Text under study →
◇ ◇ ◇

This two-part article is a synopsis of the book The Culture of Collaboration by Evan Rosen. This post is written by guest author Sham Karandikar (my dad) - who has been active in the field of Information Technology longer than I've been living.
The world is changing at an ever-increasing rate. New technology has changed our lifestyle completely. It was not very long ago that the concept of Teleconferencing was beyond our imagination. But now you can chat, discuss and seek opinions from others all over the world as easily as you can from the person in the next office. At the same time, the world is getting so compressed that many corporations have become multinational - some of them operate in over 30 countries. In this situation, adopting a collaborative approach is imperative in order to get total involvement from employees located all over the world
This change is explained very well in the book, The Culture of Collaboration: Maximizing Time, Talent and Tools to Create Value in the Global Economy, by Evan Rosen. The book not only focuses on the theory of collaboration, but also provides lots of live examples to back it up.
The book explains how globalization has created unprecedented opportunities for maximizing resources. Realizing these opportunities however, requires a cultural shift. For example, the changing economics of the automobile industry required faster concept-to-delivery cycles; in response, BMW determined that tele-cooperation was the best way to achieve that goal. Thus, globalization is driving changes to business models, in order to maximize benefits by introducing the culture of collaboration. The name of the game in this changed world is real-time: shorten product development cycles, reduce response times, enhance interconnectivity and enable the free flow of ideas among global partners.

◇ ◇ ◇

Data drawn from a collection
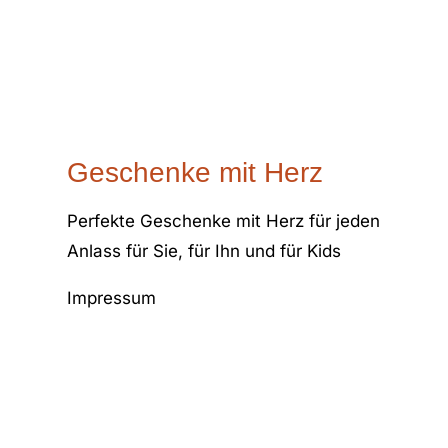
Geschenke mit Herz
Perfekte Geschenke mit Herz für jeden
Anlass für Sie, für Ihn und für Kids
Impressum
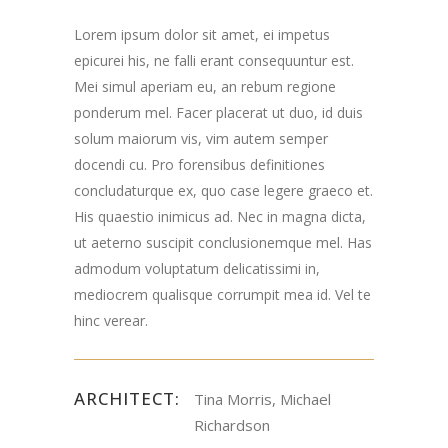
Lorem ipsum dolor sit amet, ei impetus
epicurei his, ne falli erant consequuntur est.
Mei simul aperiam eu, an rebum regione
ponderum mel. Facer placerat ut duo, id duis
solum maiorum vis, vim autem semper
docendi cu. Pro forensibus definitiones
concludaturque ex, quo case legere graeco et.
His quaestio inimicus ad. Nec in magna dicta,
ut aeterno suscipit conclusionemque mel. Has
admodum voluptatum delicatissimi in,
mediocrem qualisque corrumpit mea id. Vel te
hinc verear.
ARCHITECT:
Tina Morris, Michael
Richardson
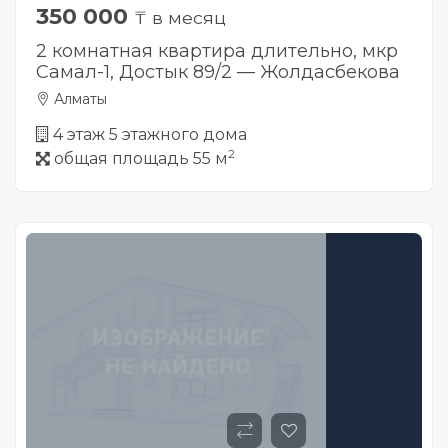
350 000
₸ в месяц
2 комнатная квартира длительно, мкр
Самал-1, Достык 89/2 — Жолдасбекова
Алматы
4 этаж 5 этажного дома
2
общая площадь 55 м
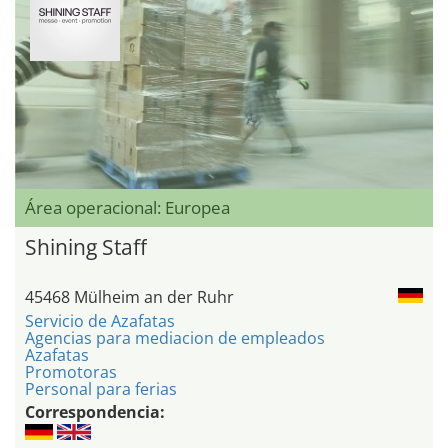
Área operacional: Europea
Shining Staff
45468 Mülheim an der Ruhr
Servicio de Azafatas
Agencias para mediacion de empleados
Azafatas
Promotoras
Personal para ferias
Correspondencia:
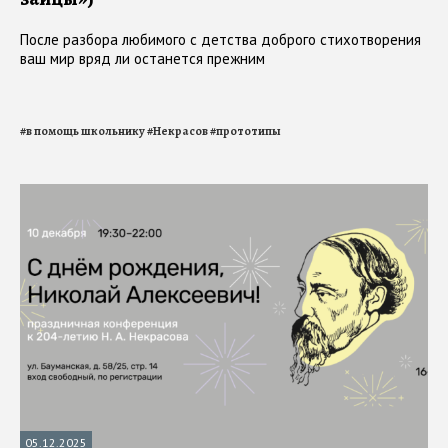
После разбора любимого с детства доброго стихотворения
ваш мир вряд ли останется прежним
#
в помощь школьнику
#
Некрасов
#
прототипы
05.12.2025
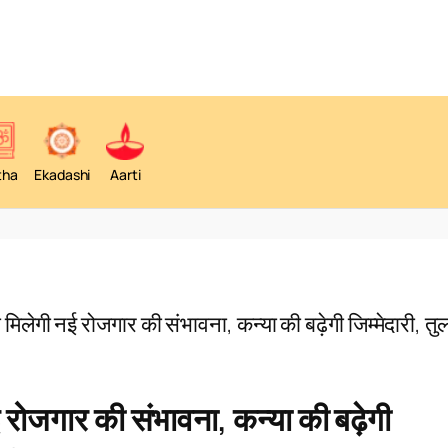
tha
Ekadashi
Aarti
लेगी नई रोजगार की संभावना, कन्या की बढ़ेगी जिम्मेदारी, तुल
ोजगार की संभावना, कन्या की बढ़ेगी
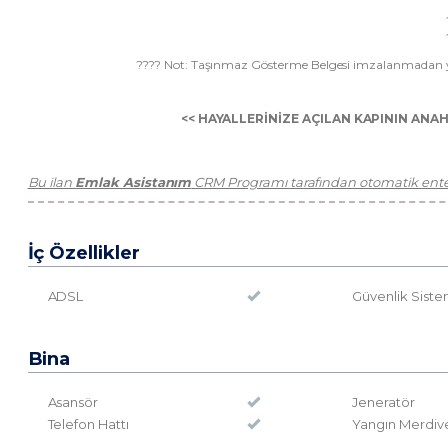
???? Not: Taşınmaz Gösterme Belgesi imzalanmadan ye
<< HAYALLERİNİZE AÇILAN KAPININ ANAH
Bu ilan
Emlak Asistanım
CRM Programı tarafından otomatik enteg
İç Özellikler
ADSL
Güvenlik Siste
Bina
Asansör
Jeneratör
Telefon Hattı
Yangın Merdiv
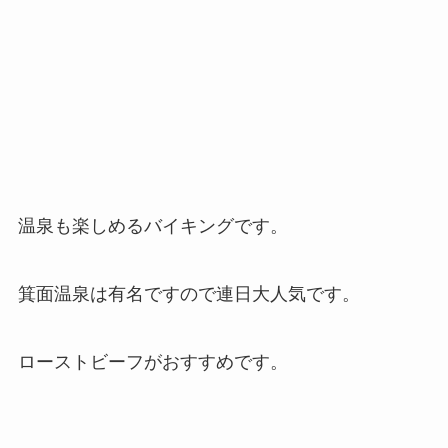
温泉も楽しめるバイキングです。
箕面温泉は有名ですので連日大人気です。
ローストビーフがおすすめです。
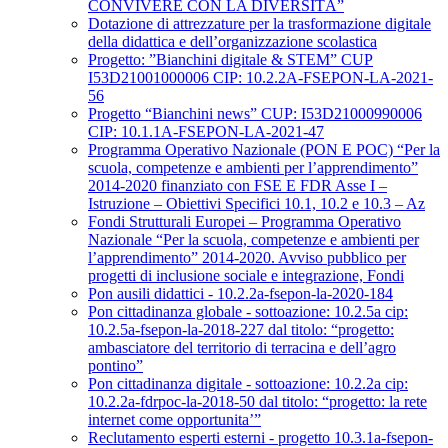
CONVIVERE CON LA DIVERSITÀ”
Dotazione di attrezzature per la trasformazione digitale
della didattica e dell’organizzazione scolastica
Progetto: ”Bianchini digitale & STEM” CUP
I53D21001000006 CIP: 10.2.2A-FSEPON-LA-2021-
56
Progetto “Bianchini news” CUP: I53D21000990006
CIP: 10.1.1A-FSEPON-LA-2021-47
Programma Operativo Nazionale (PON E POC) “Per la
scuola, competenze e ambienti per l’apprendimento”
2014-2020 finanziato con FSE E FDR Asse I –
Istruzione – Obiettivi Specifici 10.1, 10.2 e 10.3 – Az
Fondi Strutturali Europei – Programma Operativo
Nazionale “Per la scuola, competenze e ambienti per
l’apprendimento” 2014-2020. Avviso pubblico per
progetti di inclusione sociale e integrazione, Fondi
Pon ausili didattici - 10.2.2a-fsepon-la-2020-184
Pon cittadinanza globale - sottoazione: 10.2.5a cip:
10.2.5a-fsepon-la-2018-227 dal titolo: “progetto:
ambasciatore del territorio di terracina e dell’agro
pontino”
Pon cittadinanza digitale - sottoazione: 10.2.2a cip:
10.2.2a-fdrpoc-la-2018-50 dal titolo: “progetto: la rete
internet come opportunita’”
Reclutamento esperti esterni - progetto 10.3.1a-fsepon-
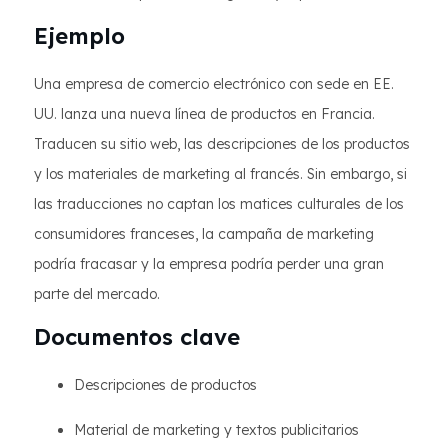
Ejemplo
Una empresa de comercio electrónico con sede en EE.
UU. lanza una nueva línea de productos en Francia.
Traducen su sitio web, las descripciones de los productos
y los materiales de marketing al francés. Sin embargo, si
las traducciones no captan los matices culturales de los
consumidores franceses, la campaña de marketing
podría fracasar y la empresa podría perder una gran
parte del mercado.
Documentos clave
Descripciones de productos
Material de marketing y textos publicitarios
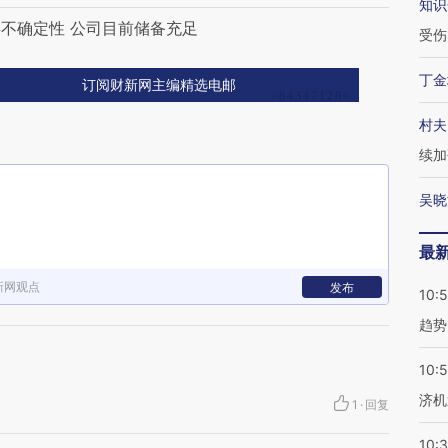
知识
不确定性 公司目前储备充足
受伤
丁金
订阅财新网主编精选电邮
村夫
续加
吴晓
最
新网观点
发布
10:
趋势
10:
济机
1
·
回复
10:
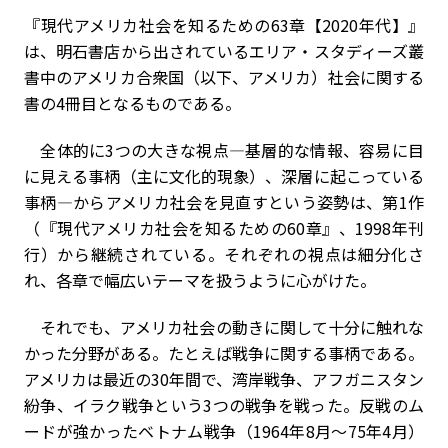
『現代アメリカ社会を知るための63章【2020年代】』
は、明石書店から出されているエリア・スタディーズ叢
書中のアメリカ合衆国（以下、アメリカ）社会に関する
書の4冊目となるものである。
全体的に3つの大きな視点―基層的な情報、容易に目
に見える事柄（主に文化的現象）、深層に起こっている
事柄―からアメリカ社会を見直すという姿勢は、第1作
（『現代アメリカ社会を知るための60章』、1998年刊
行）から継続されている。それぞれの視点は細分化さ
れ、各章で幅広いテーマを扱うように心がけた。
それでも、アメリカ社会の動きに関して十分に触れな
かった分野がある。たとえば戦争に関する事柄である。
アメリカは最近の30年間で、湾岸戦争、アフガニスタン
紛争、イラク戦争という3つの戦争を戦った。反戦のム
ードが強かったベトナム戦争（1964年8月〜75年4月）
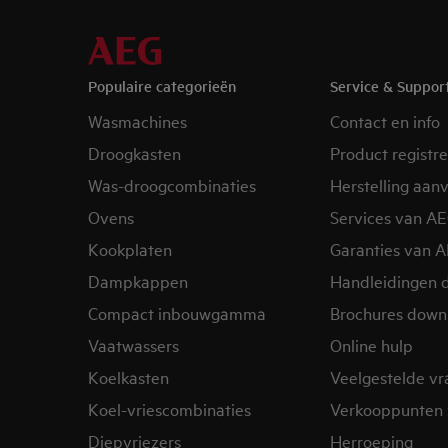
Populaire categorieën
Service & Suppor
Wasmachines
Contact en info
Droogkasten
Product registr
Was-droogcombinaties
Herstelling aan
Ovens
Services van A
Kookplaten
Garanties van 
Dampkappen
Handleidingen 
Compact inbouwgamma
Brochures down
Vaatwassers
Online hulp
Koelkasten
Veelgestelde v
Koel-vriescombinaties
Verkooppunten 
Diepvriezers
Herroeping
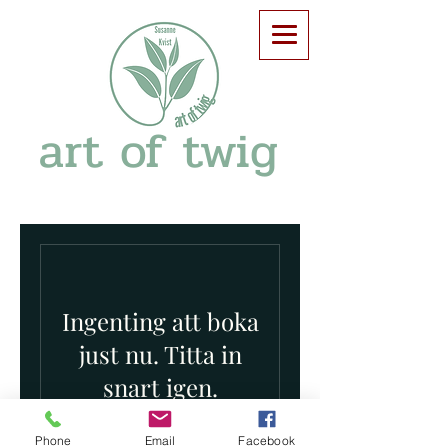
art of twig
Ingenting att boka
just nu. Titta in
snart igen.
Phone
Email
Facebook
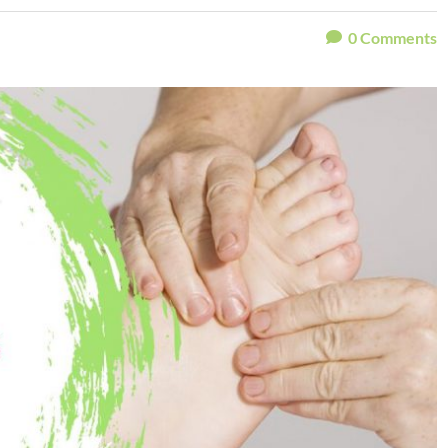
0
Comments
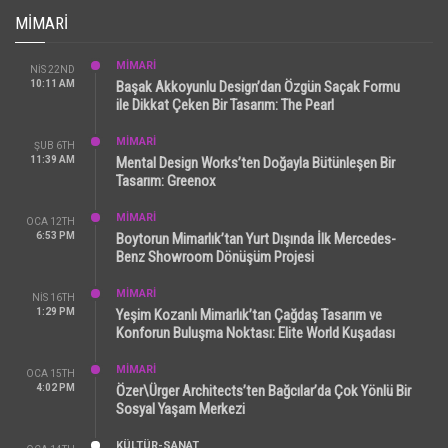
MIMARI
MİMARİ
NIS 22ND
10:11 AM
Başak Akkoyunlu Design’dan Özgün Saçak Formu
ile Dikkat Çeken Bir Tasarım: The Pearl
MİMARİ
ŞUB 6TH
11:39 AM
Mental Design Works’ten Doğayla Bütünleşen Bir
Tasarım: Greenox
MİMARİ
OCA 12TH
6:53 PM
Boytorun Mimarlık’tan Yurt Dışında İlk Mercedes-
Benz Showroom Dönüşüm Projesi
MİMARİ
NIS 16TH
1:29 PM
Yeşim Kozanlı Mimarlık’tan Çağdaş Tasarım ve
Konforun Buluşma Noktası: Elite World Kuşadası
MİMARİ
OCA 15TH
4:02 PM
Özer\Ürger Architects’ten Bağcılar’da Çok Yönlü Bir
Sosyal Yaşam Merkezi
KÜLTÜR-SANAT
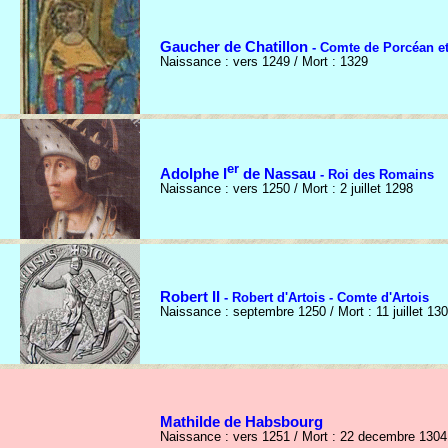
Gaucher de Chatillon
- Comte de Porcéan et
Naissance : vers 1249 / Mort : 1329
er
Adolphe I
de Nassau
- Roi des Romains
Naissance : vers 1250 / Mort : 2 juillet 1298
Robert II
- Robert d'Artois - Comte d'Artois
Naissance : septembre 1250 / Mort : 11 juillet 13
Mathilde de Habsbourg
Naissance : vers 1251 / Mort : 22 decembre 1304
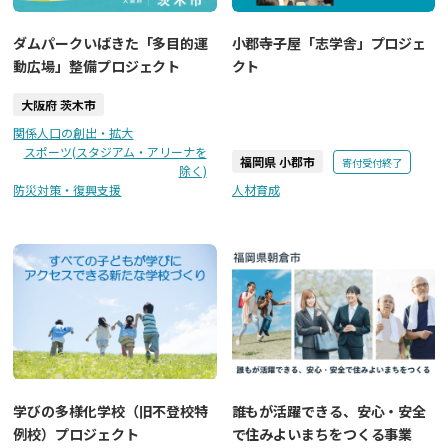
ダムパークいばきた「多目的運
小郡寺子屋「志学舎」プロジェ
動広場」整備プロジェクト
クト
大阪府 茨木市
関係人口の創出・拡大
スポーツ(スタジアム・アリーナを
福岡県 小郡市
寄付受付終了
除く)
防災対策・復興支援
人材育成
学びの多様化学校（旧不登校特
誰もが活躍できる、安心・安全
例校）プロジェクト
で住みよいまちをつくる事業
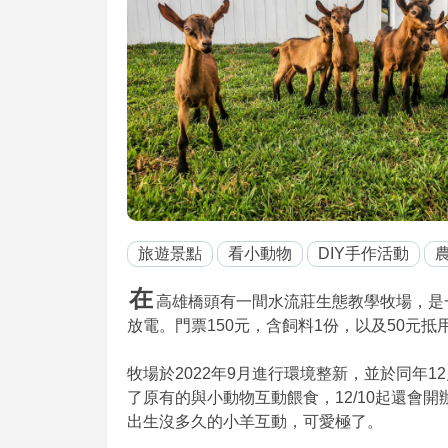
旅遊景點
看小動物
DIY手作活動
在
高雄橋頭有一間水流莊生態教學牧場，是
放電。門票150元，含飼料1份，以及50元
牧場於2022年9月進行環境整新，並於同年
了原有的與小動物互動餵食，12/10起還會
出生沒多久的小羊互動，可愛極了。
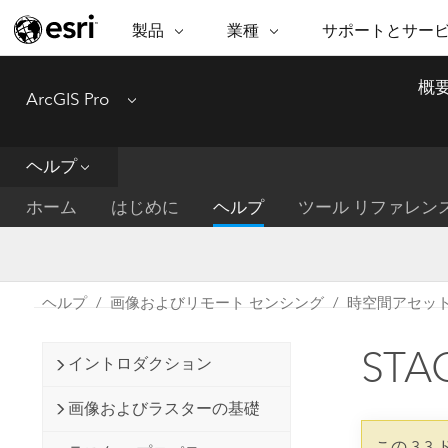
製品
業種
サポートとサー
ARCGIS
業種
サポートとサービス
機
概
ArcGIS Pro
Menu
ArcGIS の概要
建築・工業技術・建設
プロフェッショナル
非営利組
マ
Esri のエンタープライズ地理空間
コンサル
デ
テクニカル サポー
市民の安
プラットフォーム
ヘルプ
ビジネス
解
トレーニング
サイエン
ArcGIS Online
位
ホーム
はじめに
ヘルプ
ツール リファレン
自然保護
完全な SaaS マッピング プラット
地方自治
デ
フォーム
教育機関
空
持続可能
ArcGIS Pro
公共エネルギー
ヘルプ
画像およびリモート センシング
時空間アセット 
電気通信
世界有数の GIS ソフトウェア
施設管理
ST
交通機関
ArcGIS Enterprise
イントロダクション
保健福祉サービス
GIS とマッピングの基本的なシス
水道
画像およびラスターの基礎
テム
中央政府
この 3.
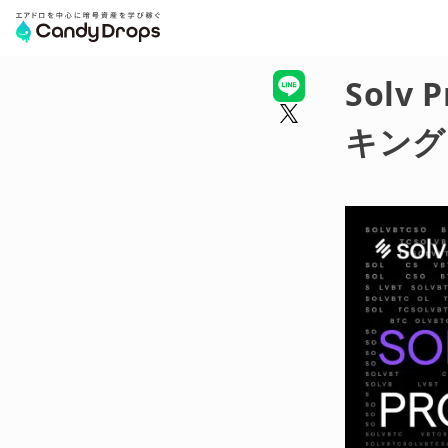
Solv
キング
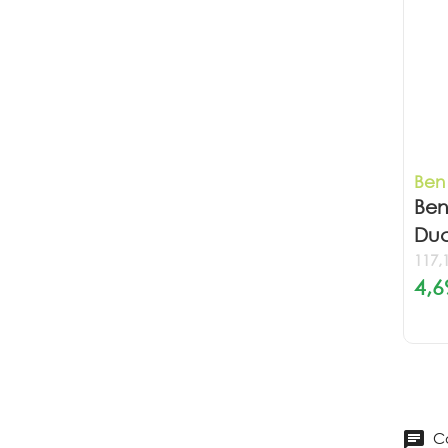
Ben
Ben
Duc
117,
4,6
Co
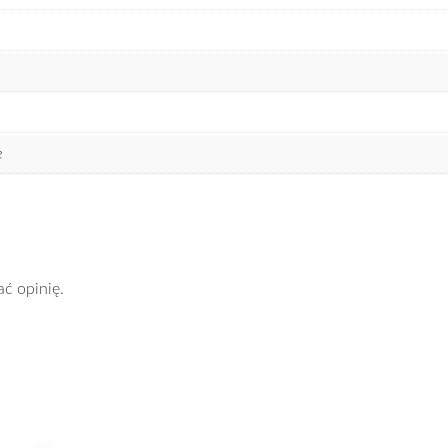
e
ać opinię.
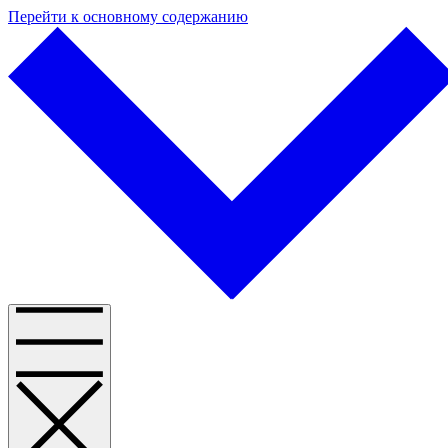
Перейти к основному содержанию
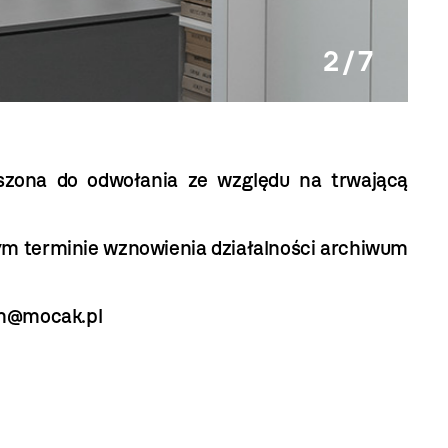
2 / 7
Archi
zona do odwołania ze względu na trwającą
m terminie wznowienia działalności archiwum
m@mocak.pl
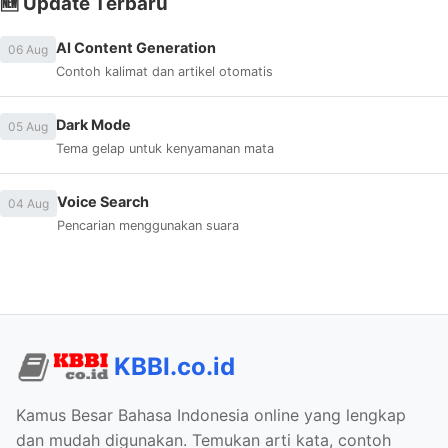
🆕 Update Terbaru
AI Content Generation
06 Aug
Contoh kalimat dan artikel otomatis
Dark Mode
05 Aug
Tema gelap untuk kenyamanan mata
Voice Search
04 Aug
Pencarian menggunakan suara
KBBI.co.id
Kamus Besar Bahasa Indonesia online yang lengkap
dan mudah digunakan. Temukan arti kata, contoh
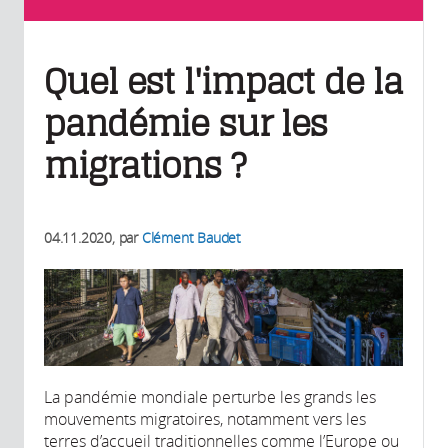
Quel est l'impact de la
pandémie sur les
migrations ?
04.11.2020
, par
Clément Baudet
La pandémie mondiale perturbe les grands les
mouvements migratoires, notamment vers les
terres d’accueil traditionnelles comme l’Europe ou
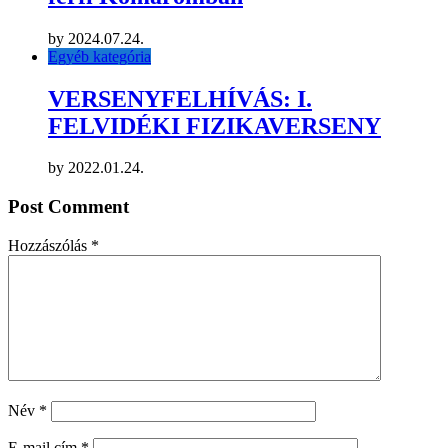
by
2024.07.24.
Egyéb kategória
VERSENYFELHÍVÁS: I.
FELVIDÉKI FIZIKAVERSENY
by
2022.01.24.
Post Comment
Hozzászólás
*
Név
*
E-mail cím
*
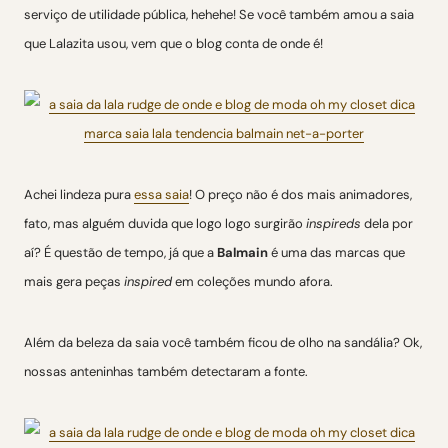
serviço de utilidade pública, hehehe! Se você também amou a saia
que Lalazita usou, vem que o blog conta de onde é!
Achei lindeza pura
essa saia
! O preço não é dos mais animadores,
fato, mas alguém duvida que logo logo surgirão
inspireds
dela por
aí? É questão de tempo, já que a
Balmain
é uma das marcas que
mais gera peças
inspired
em coleções mundo afora.
Além da beleza da saia você também ficou de olho na sandália? Ok,
nossas anteninhas também detectaram a fonte.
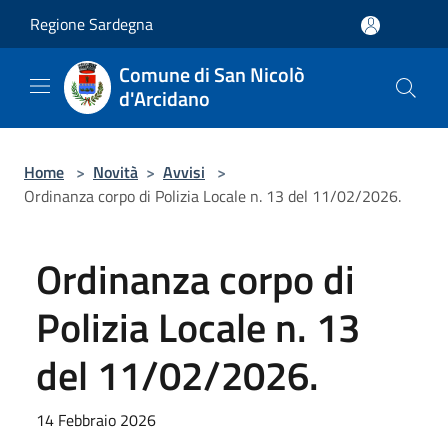
Salta al contenuto principale
Regione Sardegna
Comune di San Nicolò
d'Arcidano
Home
>
Novità
>
Avvisi
>
Ordinanza corpo di Polizia Locale n. 13 del 11/02/2026.
Ordinanza corpo di
Polizia Locale n. 13
del 11/02/2026.
14 Febbraio 2026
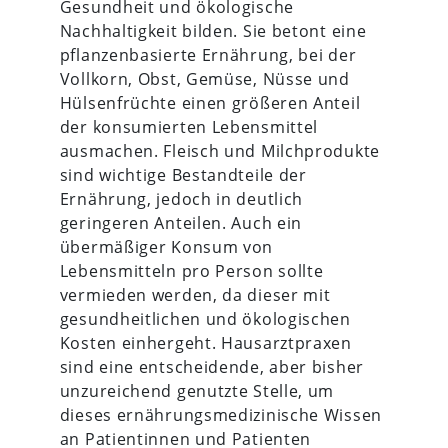
Gesundheit und ökologische
Nachhaltigkeit bilden. Sie betont eine
pflanzenbasierte Ernährung, bei der
Vollkorn, Obst, Gemüse, Nüsse und
Hülsenfrüchte einen größeren Anteil
der konsumierten Lebensmittel
ausmachen. Fleisch und Milchprodukte
sind wichtige Bestandteile der
Ernährung, jedoch in deutlich
geringeren Anteilen. Auch ein
übermäßiger Konsum von
Lebensmitteln pro Person sollte
vermieden werden, da dieser mit
gesundheitlichen und ökologischen
Kosten einhergeht. Hausarztpraxen
sind eine entscheidende, aber bisher
unzureichend genutzte Stelle, um
dieses ernährungsmedizinische Wissen
an Patientinnen und Patienten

◇ ◇ ◇

Exercises →
A – Answer these questions about the book synopsis:
(i) Who is named as the guest author of the post?
(ii) In how many countries do some multinational corporations operate?
(iii) What did BMW determine was the best way to achieve faster concept-to-delivery cycles?
B – Reproduce the book synopsis word for word, starting with "This two-part article" and going on through "I've been living.".

Solutions per task →
A –
(i) Sham Karandikar
(ii) Over 30
(iii) Tele-cooperation

B –
This two-part article is a synopsis of the book The Culture of Collaboration by Evan Rosen. This post is written by guest author Sham Karandikar (my dad) - who has been active in the field of Information Technology longer than I've been living.